Dans l’avion qui le ramène en France, il est partagé entre la nostalgie pudique d’une époque somme toute heureuse et le retour brutal à la réalité du temps présent et des corps différents. Il craint surtout la rencontre avec Marthe, son grand amour, qu’il a abandonnée lâchement. Il craint aussi le retour de certains souvenirs violents comme ce suicide à seize ans de Bouton d’or, enceinte de l’un d’eux mais nul ne sait de qui et tous se soupçonnent tour à tour.

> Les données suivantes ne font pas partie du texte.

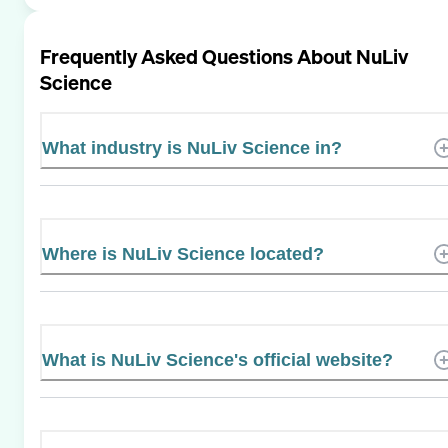
Frequently Asked Questions About
NuLiv
Science
What industry is NuLiv Science in?
Where is NuLiv Science located?
What is NuLiv Science's official website?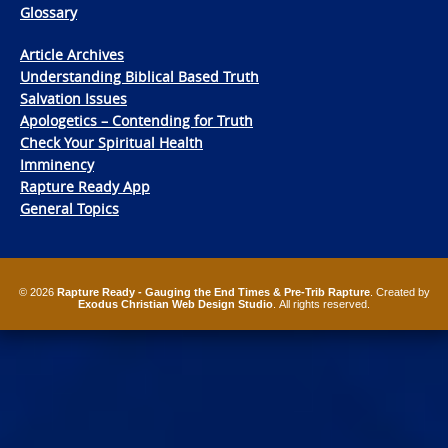
Glossary
Article Archives
Understanding Biblical Based Truth
Salvation Issues
Apologetics – Contending for Truth
Check Your Spiritual Health
Imminency
Rapture Ready App
General Topics
© 2026
Rapture Ready - Gauging the End Times & Pre-Trib Rapture
. Created by
Exodus Christian Web Design Studio
. All rights reserved.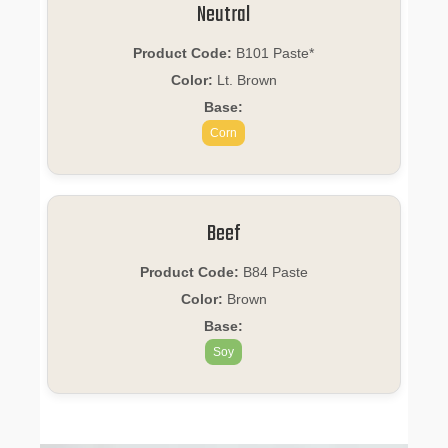
Neutral
Product Code:
B101 Paste*
Color:
Lt. Brown
Base:
Corn
Beef
Product Code:
B84 Paste
Color:
Brown
Base:
Soy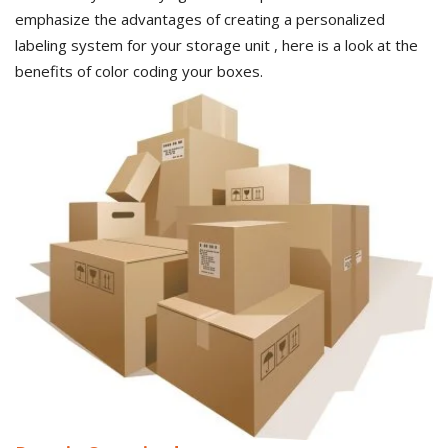
emphasize the advantages of creating a personalized
labeling system for your storage unit , here is a look at the
benefits of color coding your boxes.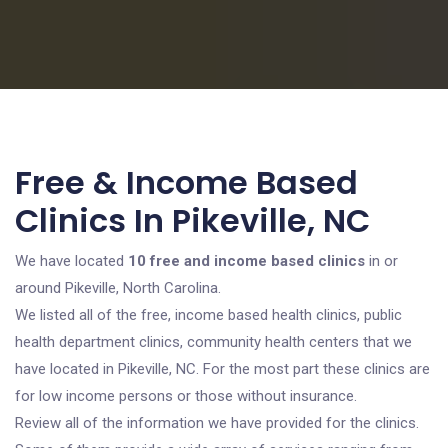
Free & Income Based
Clinics In Pikeville, NC
We have located
10 free and income based clinics
in or
around Pikeville, North Carolina.
We listed all of the free, income based health clinics, public
health department clinics, community health centers that we
have located in Pikeville, NC. For the most part these clinics are
for low income persons or those without insurance.
Review all of the information we have provided for the clinics.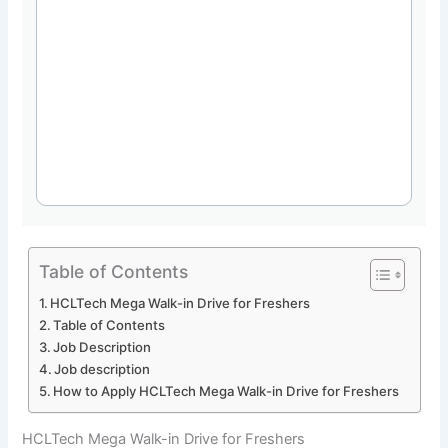
Table of Contents
HCLTech Mega Walk-in Drive for Freshers
Table of Contents
Job Description
Job description
How to Apply HCLTech Mega Walk-in Drive for Freshers
HCLTech Mega Walk-in Drive for Freshers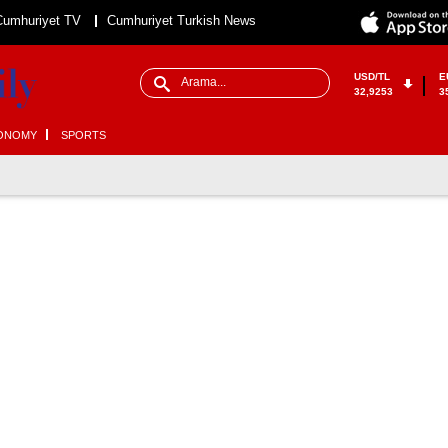
Cumhuriyet TV
Cumhuriyet Turkish News
USD/TL
E
32,9253
3
ONOMY
SPORTS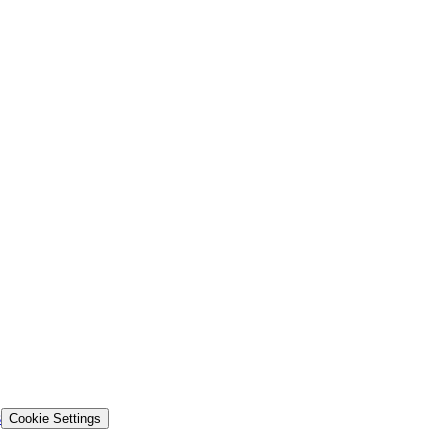
s
Cookie Settings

Diane, la mondaine, domine la situation et fait le lien entre les différentes personnalités qui se retrouvent si longtemps après! Ils ont vécu tant de choses ensemble et bien des secrets vont se libérer au bar, à la fin du week end, quand les bonnes manières se relâchent et qu’avant de se séparer à jamais ils redeviennent tous de vieux ados vachards qui se lancent des vannes, en se disant leurs quatre vérités sur leurs épouses et le reste. Après ce bavardage éméché, ils se séparent à l’aube, conscients d’avoir remis en question toute leur vie en quelques heures.
Quelques exemples :
De Marthe, l’amour abandonné : «Je rêvais d’une autre vie avec elle, d’une vie de correspondance. Nous parlerions de tout, de rien et d’amour aussi, dans nos lettres régulières, sans jamais plus nous revoir et mon amour se fanerait avec sa vie. . Ça se terminerait ainsi : une réponse n’arriverait pas, une lettre ne serait pas lue. Cette perspective faisait ma joie. Elle était en harmonie avec mes espoirs d’aujourd’hui. Mon cœur était d’accord».
" En les revoyant donc de près, tous ces camarades, j’avais pu me rendre compte à quel point le passé était différent de ce que je croyais me rappeler… Je le voyais assez, on ne mûrit pas. On durcit à certains endroits, on pourrit à d’autres. On ne mûrit pas."
"On passe peut-être la première partie de son existence à aspirer au bonheur, la seconde dans l’appréhension du malheur."
« Le malheur ne me rendait pas plus malheureux que le reste. »
« Après vingt ans, c’est fou le peu de choses qu’on a à se dire, soupira-t-elle.
-On a fait tant de bêtises…On n’ose plus récapituler. C’est ça ! »
Joli livre et agréable lecture !
Theoma, au contraire, n’a pas aimé.
Le sérieux des nuages de Denis Baldwin-Beneich (Actes Sud, 264 p.)